REQUIRED WORK = Copy out the entries that follow, exactly as written.

· · · ·

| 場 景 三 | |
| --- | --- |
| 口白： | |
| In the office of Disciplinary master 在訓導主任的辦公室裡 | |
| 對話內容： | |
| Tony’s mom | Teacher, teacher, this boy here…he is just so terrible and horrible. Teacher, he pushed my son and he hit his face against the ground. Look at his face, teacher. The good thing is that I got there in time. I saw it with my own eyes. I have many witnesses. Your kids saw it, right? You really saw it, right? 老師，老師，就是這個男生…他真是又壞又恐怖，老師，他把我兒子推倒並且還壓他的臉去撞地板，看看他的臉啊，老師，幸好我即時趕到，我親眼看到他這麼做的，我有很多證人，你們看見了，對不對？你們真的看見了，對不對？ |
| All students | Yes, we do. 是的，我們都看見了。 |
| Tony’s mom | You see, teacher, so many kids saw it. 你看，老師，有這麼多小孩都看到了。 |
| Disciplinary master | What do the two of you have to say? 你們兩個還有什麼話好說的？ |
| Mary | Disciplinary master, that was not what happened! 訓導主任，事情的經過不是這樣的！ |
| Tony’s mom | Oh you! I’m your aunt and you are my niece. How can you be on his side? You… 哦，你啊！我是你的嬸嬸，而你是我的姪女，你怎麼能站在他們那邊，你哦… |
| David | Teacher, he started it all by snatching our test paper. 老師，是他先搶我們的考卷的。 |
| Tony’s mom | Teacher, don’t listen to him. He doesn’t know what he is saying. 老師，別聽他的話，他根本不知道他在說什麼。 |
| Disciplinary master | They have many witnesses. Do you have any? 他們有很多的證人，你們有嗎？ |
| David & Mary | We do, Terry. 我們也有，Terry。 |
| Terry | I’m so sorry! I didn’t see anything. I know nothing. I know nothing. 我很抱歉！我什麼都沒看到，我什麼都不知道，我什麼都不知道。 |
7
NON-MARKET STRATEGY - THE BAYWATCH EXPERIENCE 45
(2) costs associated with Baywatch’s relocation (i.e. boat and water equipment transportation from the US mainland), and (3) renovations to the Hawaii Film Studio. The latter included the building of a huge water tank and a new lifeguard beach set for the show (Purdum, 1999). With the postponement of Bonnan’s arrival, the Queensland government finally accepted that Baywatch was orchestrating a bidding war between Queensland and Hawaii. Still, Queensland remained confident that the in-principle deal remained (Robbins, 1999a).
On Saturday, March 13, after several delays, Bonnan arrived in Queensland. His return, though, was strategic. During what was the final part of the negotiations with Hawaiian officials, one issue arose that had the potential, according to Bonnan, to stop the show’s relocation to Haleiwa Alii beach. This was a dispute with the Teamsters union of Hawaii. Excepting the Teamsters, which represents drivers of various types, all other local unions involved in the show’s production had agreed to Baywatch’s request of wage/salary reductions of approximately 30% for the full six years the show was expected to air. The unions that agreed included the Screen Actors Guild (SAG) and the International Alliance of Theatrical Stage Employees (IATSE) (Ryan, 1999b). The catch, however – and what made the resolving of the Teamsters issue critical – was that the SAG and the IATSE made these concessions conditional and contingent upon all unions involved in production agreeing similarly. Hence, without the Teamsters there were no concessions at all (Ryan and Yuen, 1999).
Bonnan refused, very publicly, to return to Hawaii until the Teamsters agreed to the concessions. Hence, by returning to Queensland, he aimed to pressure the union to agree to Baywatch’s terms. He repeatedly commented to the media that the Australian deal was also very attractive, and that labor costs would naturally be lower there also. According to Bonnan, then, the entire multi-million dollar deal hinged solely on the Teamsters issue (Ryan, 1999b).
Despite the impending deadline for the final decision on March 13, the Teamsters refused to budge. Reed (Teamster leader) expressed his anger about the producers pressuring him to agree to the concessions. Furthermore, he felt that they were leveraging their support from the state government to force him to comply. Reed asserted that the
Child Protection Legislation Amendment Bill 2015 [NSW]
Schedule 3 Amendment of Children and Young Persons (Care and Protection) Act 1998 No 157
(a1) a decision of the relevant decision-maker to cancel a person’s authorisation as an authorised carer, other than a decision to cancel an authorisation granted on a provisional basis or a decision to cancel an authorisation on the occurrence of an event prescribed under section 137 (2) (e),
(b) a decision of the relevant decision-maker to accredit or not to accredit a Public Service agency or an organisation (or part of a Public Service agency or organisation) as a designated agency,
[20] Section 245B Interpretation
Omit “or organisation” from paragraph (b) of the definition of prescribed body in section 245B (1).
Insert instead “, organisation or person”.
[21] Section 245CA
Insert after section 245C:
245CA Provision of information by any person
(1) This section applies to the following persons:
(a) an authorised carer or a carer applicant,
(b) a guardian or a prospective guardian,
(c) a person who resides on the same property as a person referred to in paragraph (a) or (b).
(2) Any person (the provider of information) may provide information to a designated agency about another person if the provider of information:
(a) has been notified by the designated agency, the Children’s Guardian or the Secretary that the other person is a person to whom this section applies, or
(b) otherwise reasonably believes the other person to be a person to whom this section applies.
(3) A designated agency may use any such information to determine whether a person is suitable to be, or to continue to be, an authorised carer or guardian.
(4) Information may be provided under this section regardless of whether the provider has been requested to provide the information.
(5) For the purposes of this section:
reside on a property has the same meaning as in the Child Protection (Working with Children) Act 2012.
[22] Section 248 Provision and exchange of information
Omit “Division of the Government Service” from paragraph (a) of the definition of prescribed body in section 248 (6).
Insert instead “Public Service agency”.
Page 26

· · · ·

WRITTEN ANSWER =
| 場 景 三 | |
| --- | --- |
| 口白： | |
| In the office of Disciplinary master 在訓導主任的辦公室裡 | |
| 對話內容： | |
| Tony’s mom | Teacher, teacher, this boy here…he is just so terrible and horrible. Teacher, he pushed my son and he hit his face against the ground. Look at his face, teacher. The good thing is that I got there in time. I saw it with my own eyes. I have many witnesses. Your kids saw it, right? You really saw it, right? 老師，老師，就是這個男生…他真是又壞又恐怖，老師，他把我兒子推倒並且還壓他的臉去撞地板，看看他的臉啊，老師，幸好我即時趕到，我親眼看到他這麼做的，我有很多證人，你們看見了，對不對？你們真的看見了，對不對？ |
| All students | Yes, we do. 是的，我們都看見了。 |
| Tony’s mom | You see, teacher, so many kids saw it. 你看，老師，有這麼多小孩都看到了。 |
| Disciplinary master | What do the two of you have to say? 你們兩個還有什麼話好說的？ |
| Mary | Disciplinary master, that was not what happened! 訓導主任，事情的經過不是這樣的！ |
| Tony’s mom | Oh you! I’m your aunt and you are my niece. How can you be on his side? You… 哦，你啊！我是你的嬸嬸，而你是我的姪女，你怎麼能站在他們那邊，你哦… |
| David | Teacher, he started it all by snatching our test paper. 老師，是他先搶我們的考卷的。 |
| Tony’s mom | Teacher, don’t listen to him. He doesn’t know what he is saying. 老師，別聽他的話，他根本不知道他在說什麼。 |
| Disciplinary master | They have many witnesses. Do you have any? 他們有很多的證人，你們有嗎？ |
| David & Mary | We do, Terry. 我們也有，Terry。 |
| Terry | I’m so sorry! I didn’t see anything. I know nothing. I know nothing. 我很抱歉！我什麼都沒看到，我什麼都不知道，我什麼都不知道。 |
7
NON-MARKET STRATEGY - THE BAYWATCH EXPERIENCE 45
(2) costs associated with Baywatch’s relocation (i.e. boat and water equipment transportation from the US mainland), and (3) renovations to the Hawaii Film Studio. The latter included the building of a huge water tank and a new lifeguard beach set for the show (Purdum, 1999). With the postponement of Bonnan’s arrival, the Queensland government finally accepted that Baywatch was orchestrating a bidding war between Queensland and Hawaii. Still, Queensland remained confident that the in-principle deal remained (Robbins, 1999a).
On Saturday, March 13, after several delays, Bonnan arrived in Queensland. His return, though, was strategic. During what was the final part of the negotiations with Hawaiian officials, one issue arose that had the potential, according to Bonnan, to stop the show’s relocation to Haleiwa Alii beach. This was a dispute with the Teamsters union of Hawaii. Excepting the Teamsters, which represents drivers of various types, all other local unions involved in the show’s production had agreed to Baywatch’s request of wage/salary reductions of approximately 30% for the full six years the show was expected to air. The unions that agreed included the Screen Actors Guild (SAG) and the International Alliance of Theatrical Stage Employees (IATSE) (Ryan, 1999b). The catch, however – and what made the resolving of the Teamsters issue critical – was that the SAG and the IATSE made these concessions conditional and contingent upon all unions involved in production agreeing similarly. Hence, without the Teamsters there were no concessions at all (Ryan and Yuen, 1999).
Bonnan refused, very publicly, to return to Hawaii until the Teamsters agreed to the concessions. Hence, by returning to Queensland, he aimed to pressure the union to agree to Baywatch’s terms. He repeatedly commented to the media that the Australian deal was also very attractive, and that labor costs would naturally be lower there also. According to Bonnan, then, the entire multi-million dollar deal hinged solely on the Teamsters issue (Ryan, 1999b).
Despite the impending deadline for the final decision on March 13, the Teamsters refused to budge. Reed (Teamster leader) expressed his anger about the producers pressuring him to agree to the concessions. Furthermore, he felt that they were leveraging their support from the state government to force him to comply. Reed asserted that the
Child Protection Legislation Amendment Bill 2015 [NSW]
Schedule 3 Amendment of Children and Young Persons (Care and Protection) Act 1998 No 157
(a1) a decision of the relevant decision-maker to cancel a person’s authorisation as an authorised carer, other than a decision to cancel an authorisation granted on a provisional basis or a decision to cancel an authorisation on the occurrence of an event prescribed under section 137 (2) (e),
(b) a decision of the relevant decision-maker to accredit or not to accredit a Public Service agency or an organisation (or part of a Public Service agency or organisation) as a designated agency,
[20] Section 245B Interpretation
Omit “or organisation” from paragraph (b) of the definition of prescribed body in section 245B (1).
Insert instead “, organisation or person”.
[21] Section 245CA
Insert after section 245C:
245CA Provision of information by any person
(1) This section applies to the following persons:
(a) an authorised carer or a carer applicant,
(b) a guardian or a prospective guardian,
(c) a person who resides on the same property as a person referred to in paragraph (a) or (b).
(2) Any person (the provider of information) may provide information to a designated agency about another person if the provider of information:
(a) has been notified by the designated agency, the Children’s Guardian or the Secretary that the other person is a person to whom this section applies, or
(b) otherwise reasonably believes the other person to be a person to whom this section applies.
(3) A designated agency may use any such information to determine whether a person is suitable to be, or to continue to be, an authorised carer or guardian.
(4) Information may be provided under this section regardless of whether the provider has been requested to provide the information.
(5) For the purposes of this section:
reside on a property has the same meaning as in the Child Protection (Working with Children) Act 2012.
[22] Section 248 Provision and exchange of information
Omit “Division of the Government Service” from paragraph (a) of the definition of prescribed body in section 248 (6).
Insert instead “Public Service agency”.
Page 26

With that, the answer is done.